Por que isso importa: presos sem condições de pagar advogados têm a chance de usar o programa “Cartas para a cidadania” para chamar a atenção da DPU e buscar uma defesa mais ampla, na busca pelo contraditório. Parte dos detentos condenados não tem outra maneira de se comunicar com o “mundo exterior” a não ser pelas defensorias, federal ou estaduais.

"A pessoa privada de liberdade muitas vezes não tem possibilidade ou às vezes perde o contato com o advogado. Como vai conseguir contornar ou ter acesso ao eventual direito à progressão de regime? Tem também casos em que os presos superam o tempo de cumprimento de pena", diz o defensor público-geral federal, Leonardo Magalhães.

Para saber mais: os acordos de cooperação técnica entre a DPU, o Superior Tribunal de Justiça (STJ) e o Supremo Tribunal Federal (STF) "Cartas para a cidadania" servem para ampliar o canal de comunicação para presos em busca de revisão de processos. Levantamento da DPU ao qual o SBT News teve acesso mostra que os assuntos mais abordados nas cartas são:

Crimes de tráfico e uso indevido de drogas (1.829)

Direito civil (1.739)

Crimes contra o patrimônio (1.642)

Direito penal (1.093)

Crimes contra a administração (907)

Erros iniciais: defensores públicos federais listaram pelo menos 30 casos de condenações em que as investigações iniciais ou mesmo decisões da Justiça estavam equivocadas. A atuação da DPU levou tribunais superiores a anular sentenças de inocentes ou de condenados a penas desproporcionais.

Caso 1: o pedreiro Bruno Dutra, 30 anos, antes ser absolvido pelo trabalho da DPU, passou três anos e três meses preso. Suspeito de um roubo no início de 2021, ele foi abordado por policiais quando saía de uma padaria em São Carlos, interior de SP. A descrição da vítima para a PM dizia que o assaltante usava camisa azul. Bruno usava um casaco daquela cor. Os policiais tiraram foto dele e enviaram para vítima pelo WhatsApp. O "reconhecimento" foi feito assim, de maneira precária. Pior, todo o processo de condenação de Bruno se deu por causa do tal "reconhecimento". O juiz o condenou por 6 anos. A DPU entrou com recurso no Superior Tribunal de Justiça (STJ) em abril de 2022 demonstrando as contradições do caso. Em dezembro de 2023, um dos ministros do STJ deu razão aos argumentos da DPU e o absolveu.
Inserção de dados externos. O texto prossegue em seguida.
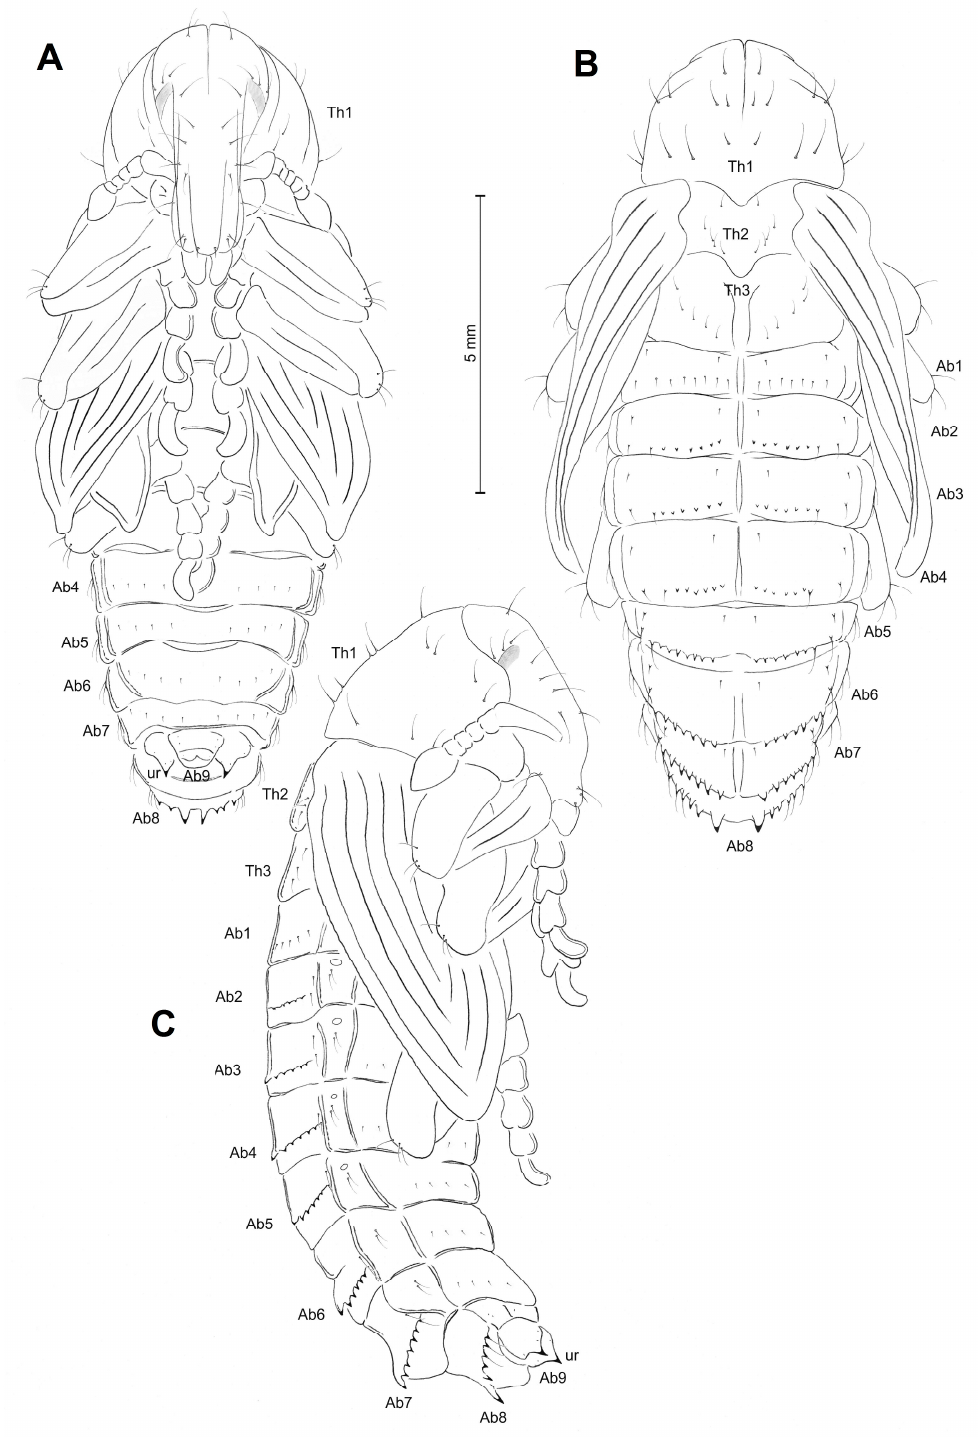
Figure 3. Cleonis pigra pupa, habitus. ( A )—dorsal view; ( B )—ventral view; ( C )—lateral view (Ab1–9—number of abdominal segments, Th1–3—number of thoracic segments, ur—urogomphi).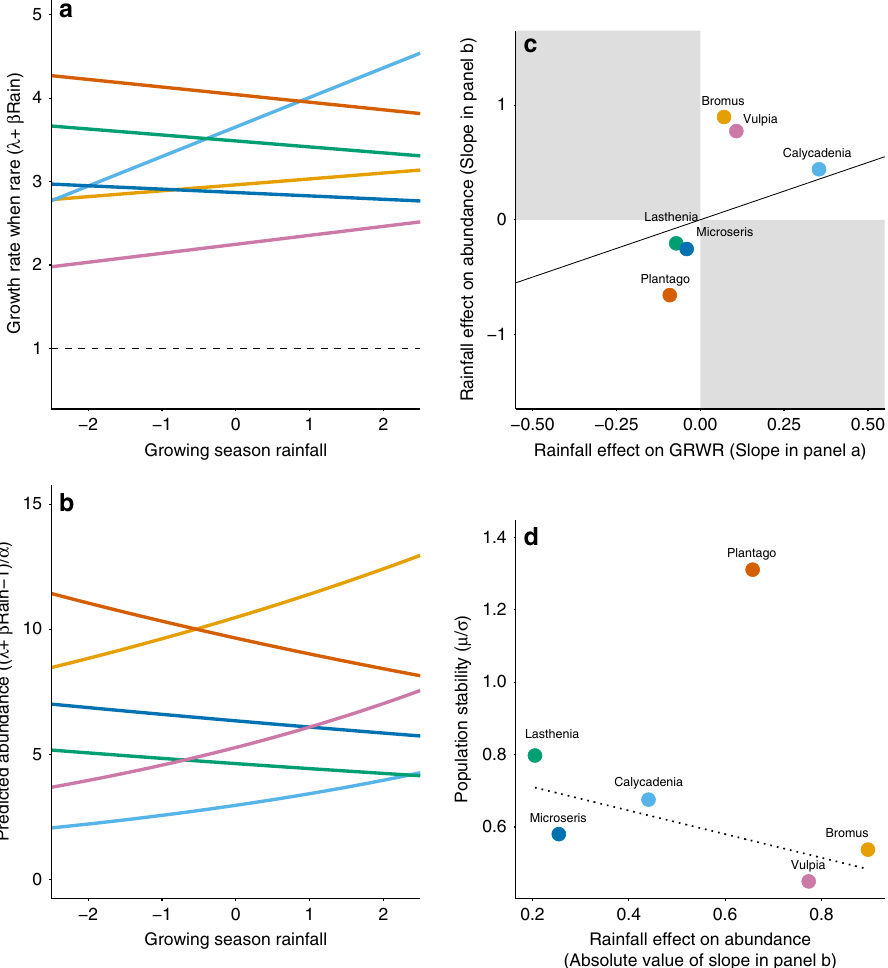
Fig. 3 Population sensitivity to climate variability depends on abundance mechanisms. a Effect of rainfall on the growth rate when rare (GRWR) of six serpentine grassland species. Rainfall is standardized such that 0 represents average conditions. b Effect of standardized rainfall on the predicted abundance of each species. c Relationship between the GRWR sensitivity to rainfall (slope of panel a ) and the responsiveness of the population to rainfall (slope of panel b ); greater NDD dampens population response to rainfall. Line indicates a one-to-one relationship; not-possible areas of the state-space are shaded. d Relationship between observed population stability and the responsiveness of the population to rainfall (absolute value of the slope of panel b ). Non-signi fi cant regression lines omits the dominant species Plantago ( R 2 = 0.42, P =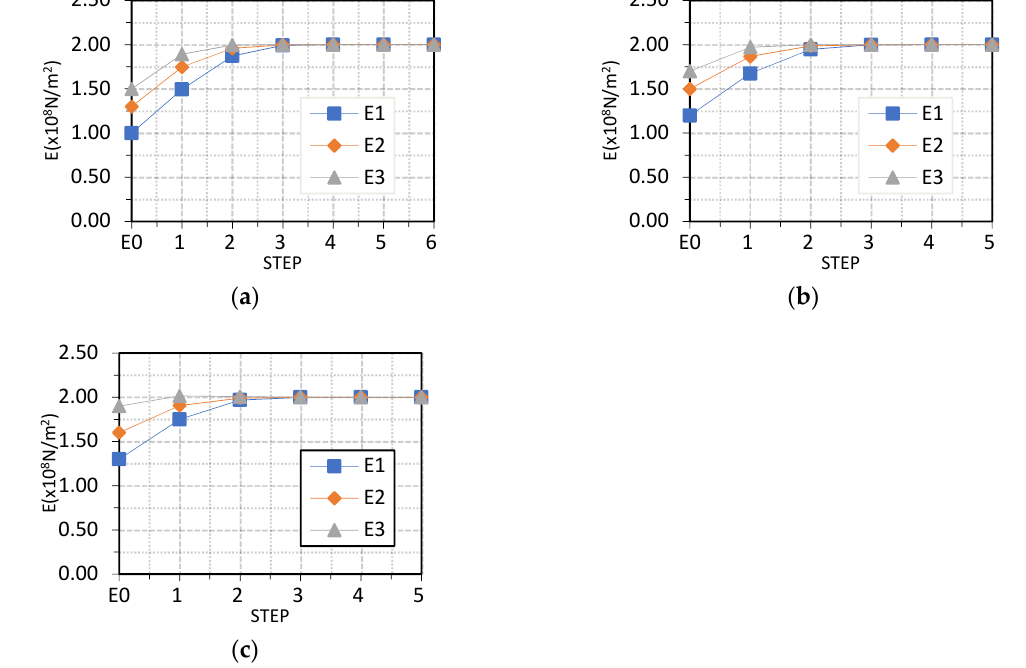
Figure 2. Results under different sets of initial values. ( a ) Results under the first set of initial values. ( b ) Results under the second set of initial values. ( c ) Result under the third set of initial values.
Caso 2: “Peço que meu processo seja revisado pois estou sendo punido por algo que não cometi e para uma possível condenação tudo deve ser claro como a luz. Condenação exige certeza, não alta probabilidade”, escreveu Regivam Rodrigues dos Santos numa carta à DPU. Ele havia sido preso em 2018, em São Paulo, depois de uma suspeita por roubo. Os PMs mandaram uma foto de Regivam para o WhatsApp das vítimas, que o “reconheceram”. Os relatos dos acusadores falavam em dinheiro e arma. Ao ser abordado pelos policiais, Regivam não tinha nem uma coisa, nem outra. Mesmo assim foi preso e condenado a oito anos, 10 meses e 20 dias de prisão. A DPU entrou com recurso no STJ e no STF. “Como se vê, no caso concreto, o reconhecimento judicial está viciado pelo reconhecimento fotográfico realizado por WhatsApp, somado ao fato de que nenhuma outra prova há nos autos no sentido de confirmar a autoria sobre o recorrente”, escreveu o relator, o ministro Gilmar Mendes, do STF. A decisão foi publicada em 22 de fevereiro de 2022.

Caso 3: o pintor Alex Brandão Tenório Santana foi absolvido após atuação da DPU no STJ. Ele foi preso após ser acusado por policiais civis de ter praticado um roubo em 21 de maio de 2020, em Guaratinguetá, interior de São Paulo. Os "investigadores" analisaram as câmeras de segurança e intimaram Alex a comparecer à delegacia em 17 de novembro de 2020 – cinco meses depois do roubo. Ele foi colocado dentro de uma sala improvisada e foi obrigado a cobrir o rosto com uma máscara e um boné. “Quanto à autoria, o réu negou a prática delitiva, afirmando que se encontrava em sua casa no dia e horário dos fatos. Também alegou o réu que, na delegacia, foi mencionado que o autor do delito teria uma tatuagem, a qual ele não possui”, ponderou o juiz de primeira instância. Ainda assim, o magistrado o condenou a cinco anos em regime inicial fechado, com base apenas no reconhecimento das testemunhas. Em carta à DPU, o réu relatou “diversas ilegalidades e constrangimentos ilegais. Após o recurso da DPU ao STJ, o ministro relator do caso absolveu Alex por considerar um equívoco o reconhecimento fotográfico.